Welcome to Susan's, Sherue.

What a frightening experience. The bright side seems to be that you have really good support from Amanda and your boyfriend. I think you will find that to be a strength that you will appreciate more and more as time goes on. Not being alone in transition is a wonderful thing. :icon_hug: Great.

Thanks for introducing yourself.

I edited your post to remove the YIM. Please refer to the Site Rules linked below. Number 6 is the Rule to especially note. You are allowed to place the removed info in your signature line. Have a nice stay with us; I'm looking forward to reading more about your life and transition.

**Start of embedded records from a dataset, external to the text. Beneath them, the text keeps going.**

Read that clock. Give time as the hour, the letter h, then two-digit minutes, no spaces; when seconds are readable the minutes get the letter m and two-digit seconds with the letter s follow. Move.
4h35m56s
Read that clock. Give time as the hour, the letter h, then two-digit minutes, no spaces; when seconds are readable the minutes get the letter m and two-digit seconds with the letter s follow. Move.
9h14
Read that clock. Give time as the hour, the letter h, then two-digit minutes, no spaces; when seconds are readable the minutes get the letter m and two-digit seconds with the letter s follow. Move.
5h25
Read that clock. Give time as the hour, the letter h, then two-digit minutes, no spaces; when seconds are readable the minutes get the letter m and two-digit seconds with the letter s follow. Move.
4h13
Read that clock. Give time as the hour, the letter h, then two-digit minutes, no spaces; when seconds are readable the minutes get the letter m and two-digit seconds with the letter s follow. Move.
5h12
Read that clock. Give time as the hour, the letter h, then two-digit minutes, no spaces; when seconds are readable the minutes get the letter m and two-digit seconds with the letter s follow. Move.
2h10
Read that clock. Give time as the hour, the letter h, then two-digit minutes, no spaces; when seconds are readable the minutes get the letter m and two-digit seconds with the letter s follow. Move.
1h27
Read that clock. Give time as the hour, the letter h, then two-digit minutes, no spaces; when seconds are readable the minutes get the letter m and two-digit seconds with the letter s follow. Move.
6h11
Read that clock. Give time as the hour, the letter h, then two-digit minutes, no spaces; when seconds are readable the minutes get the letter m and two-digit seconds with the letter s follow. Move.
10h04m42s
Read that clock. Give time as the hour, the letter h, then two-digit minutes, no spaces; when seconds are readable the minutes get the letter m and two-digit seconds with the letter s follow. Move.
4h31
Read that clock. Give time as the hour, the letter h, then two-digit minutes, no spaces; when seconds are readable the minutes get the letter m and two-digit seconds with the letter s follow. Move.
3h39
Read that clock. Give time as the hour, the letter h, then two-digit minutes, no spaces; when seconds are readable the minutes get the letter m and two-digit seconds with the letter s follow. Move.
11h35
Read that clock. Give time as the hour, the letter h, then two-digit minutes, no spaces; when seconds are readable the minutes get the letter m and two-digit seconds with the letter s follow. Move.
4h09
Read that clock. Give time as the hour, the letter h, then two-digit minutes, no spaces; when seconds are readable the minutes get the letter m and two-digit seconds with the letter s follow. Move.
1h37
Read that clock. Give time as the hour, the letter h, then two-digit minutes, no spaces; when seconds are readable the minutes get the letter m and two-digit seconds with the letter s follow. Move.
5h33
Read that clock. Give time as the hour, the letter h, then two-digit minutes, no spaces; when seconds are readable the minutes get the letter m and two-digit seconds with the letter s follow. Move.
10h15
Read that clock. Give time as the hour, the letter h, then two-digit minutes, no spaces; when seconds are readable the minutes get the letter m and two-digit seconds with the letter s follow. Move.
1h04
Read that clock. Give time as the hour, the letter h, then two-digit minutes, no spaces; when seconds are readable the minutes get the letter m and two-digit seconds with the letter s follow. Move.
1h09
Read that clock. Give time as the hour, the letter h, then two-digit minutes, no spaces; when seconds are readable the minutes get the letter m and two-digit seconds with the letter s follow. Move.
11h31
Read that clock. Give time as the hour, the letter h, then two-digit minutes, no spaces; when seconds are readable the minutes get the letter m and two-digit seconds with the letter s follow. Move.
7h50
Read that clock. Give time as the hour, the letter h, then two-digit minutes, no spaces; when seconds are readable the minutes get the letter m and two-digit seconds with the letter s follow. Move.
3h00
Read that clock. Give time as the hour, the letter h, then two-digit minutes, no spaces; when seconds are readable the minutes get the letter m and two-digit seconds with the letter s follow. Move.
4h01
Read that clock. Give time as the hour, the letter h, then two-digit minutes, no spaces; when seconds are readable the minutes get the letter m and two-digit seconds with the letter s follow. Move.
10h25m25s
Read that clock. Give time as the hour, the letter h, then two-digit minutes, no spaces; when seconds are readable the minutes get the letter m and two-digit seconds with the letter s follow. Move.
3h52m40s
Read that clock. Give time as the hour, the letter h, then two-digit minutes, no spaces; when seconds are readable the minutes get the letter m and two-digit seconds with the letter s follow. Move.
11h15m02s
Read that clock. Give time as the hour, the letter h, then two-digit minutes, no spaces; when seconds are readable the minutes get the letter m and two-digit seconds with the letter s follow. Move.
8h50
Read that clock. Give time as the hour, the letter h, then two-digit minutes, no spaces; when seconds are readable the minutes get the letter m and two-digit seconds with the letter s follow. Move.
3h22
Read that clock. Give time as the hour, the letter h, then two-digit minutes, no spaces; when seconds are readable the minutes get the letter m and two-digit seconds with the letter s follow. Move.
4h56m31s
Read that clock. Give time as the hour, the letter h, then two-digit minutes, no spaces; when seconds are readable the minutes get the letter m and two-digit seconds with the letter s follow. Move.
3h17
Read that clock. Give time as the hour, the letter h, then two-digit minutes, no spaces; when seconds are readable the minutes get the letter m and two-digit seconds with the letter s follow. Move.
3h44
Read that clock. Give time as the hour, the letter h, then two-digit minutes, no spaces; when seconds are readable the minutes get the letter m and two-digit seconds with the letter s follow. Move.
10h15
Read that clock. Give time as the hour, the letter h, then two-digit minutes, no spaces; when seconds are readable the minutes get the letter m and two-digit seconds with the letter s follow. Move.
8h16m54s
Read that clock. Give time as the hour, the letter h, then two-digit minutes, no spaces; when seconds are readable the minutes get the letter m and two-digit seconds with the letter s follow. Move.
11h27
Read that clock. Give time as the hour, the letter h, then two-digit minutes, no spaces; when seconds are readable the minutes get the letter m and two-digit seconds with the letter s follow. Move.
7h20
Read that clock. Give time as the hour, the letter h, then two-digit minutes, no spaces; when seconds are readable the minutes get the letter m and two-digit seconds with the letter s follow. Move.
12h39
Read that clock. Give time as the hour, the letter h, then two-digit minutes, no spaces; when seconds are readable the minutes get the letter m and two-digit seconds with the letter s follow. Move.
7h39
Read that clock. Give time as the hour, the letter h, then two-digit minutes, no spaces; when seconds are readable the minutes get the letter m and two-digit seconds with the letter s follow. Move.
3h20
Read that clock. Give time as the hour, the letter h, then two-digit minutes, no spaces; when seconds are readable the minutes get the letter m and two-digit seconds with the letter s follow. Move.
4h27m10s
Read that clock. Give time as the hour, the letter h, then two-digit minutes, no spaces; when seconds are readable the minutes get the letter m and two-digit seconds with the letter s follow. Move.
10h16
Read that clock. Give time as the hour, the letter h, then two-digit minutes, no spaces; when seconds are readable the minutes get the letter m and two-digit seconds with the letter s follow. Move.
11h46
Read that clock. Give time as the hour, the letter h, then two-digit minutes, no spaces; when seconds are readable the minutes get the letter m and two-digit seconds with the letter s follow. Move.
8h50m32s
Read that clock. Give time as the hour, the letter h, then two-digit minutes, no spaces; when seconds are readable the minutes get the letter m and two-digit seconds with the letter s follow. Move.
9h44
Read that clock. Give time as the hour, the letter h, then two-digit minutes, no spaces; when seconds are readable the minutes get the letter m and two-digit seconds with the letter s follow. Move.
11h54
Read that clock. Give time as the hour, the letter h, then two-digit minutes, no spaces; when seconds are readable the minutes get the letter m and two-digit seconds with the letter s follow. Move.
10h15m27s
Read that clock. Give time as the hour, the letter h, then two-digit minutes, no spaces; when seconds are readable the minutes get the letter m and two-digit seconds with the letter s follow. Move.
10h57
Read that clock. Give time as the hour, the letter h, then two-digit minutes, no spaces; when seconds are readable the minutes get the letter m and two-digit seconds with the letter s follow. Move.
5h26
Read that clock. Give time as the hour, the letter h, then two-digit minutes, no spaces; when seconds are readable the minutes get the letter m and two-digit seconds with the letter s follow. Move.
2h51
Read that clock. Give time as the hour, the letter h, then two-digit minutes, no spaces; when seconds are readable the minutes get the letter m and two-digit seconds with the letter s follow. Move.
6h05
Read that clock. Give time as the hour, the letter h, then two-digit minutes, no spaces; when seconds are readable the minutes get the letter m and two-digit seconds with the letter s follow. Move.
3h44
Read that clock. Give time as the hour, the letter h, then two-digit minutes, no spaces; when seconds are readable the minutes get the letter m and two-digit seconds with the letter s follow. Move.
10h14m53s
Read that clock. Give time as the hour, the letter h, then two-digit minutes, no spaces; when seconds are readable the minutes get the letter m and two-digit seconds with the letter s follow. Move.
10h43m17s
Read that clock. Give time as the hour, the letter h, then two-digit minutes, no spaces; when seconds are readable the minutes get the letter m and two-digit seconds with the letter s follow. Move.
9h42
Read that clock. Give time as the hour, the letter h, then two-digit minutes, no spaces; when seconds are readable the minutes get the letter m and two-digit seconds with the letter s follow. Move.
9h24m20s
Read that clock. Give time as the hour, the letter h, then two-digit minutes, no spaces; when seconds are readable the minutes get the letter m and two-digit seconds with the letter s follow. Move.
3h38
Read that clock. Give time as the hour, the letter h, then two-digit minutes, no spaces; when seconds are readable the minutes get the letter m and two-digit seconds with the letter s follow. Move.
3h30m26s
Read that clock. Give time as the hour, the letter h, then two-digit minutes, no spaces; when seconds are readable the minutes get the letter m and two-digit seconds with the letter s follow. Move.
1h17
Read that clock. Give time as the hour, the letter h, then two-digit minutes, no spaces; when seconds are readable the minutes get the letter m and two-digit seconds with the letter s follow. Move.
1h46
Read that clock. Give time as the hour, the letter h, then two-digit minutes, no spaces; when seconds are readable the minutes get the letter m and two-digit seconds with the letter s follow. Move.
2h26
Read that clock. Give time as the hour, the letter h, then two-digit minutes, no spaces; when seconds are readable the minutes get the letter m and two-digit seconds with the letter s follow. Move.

Near-death experiences seem to often be a an avenue that opens for people to actually live into themselves rather than denying huge parts of themselves. I'm sorry for your hospitalisation, but it looks as if the experience has actually had a lot of value for you!! Wonderful!

Please take some time to read The Site Rules and on The Main Page you can discover Links, Chat and Wiki for your use as well. You might also want to go to the "Announcements" section and read the two posts "Post Ranks" and "Reputation Rules" to help you with some knowledge about when you can apply your own avatars, PM, and what those lil stars mean beneath all of our names and how to get them for yourself as well!! :)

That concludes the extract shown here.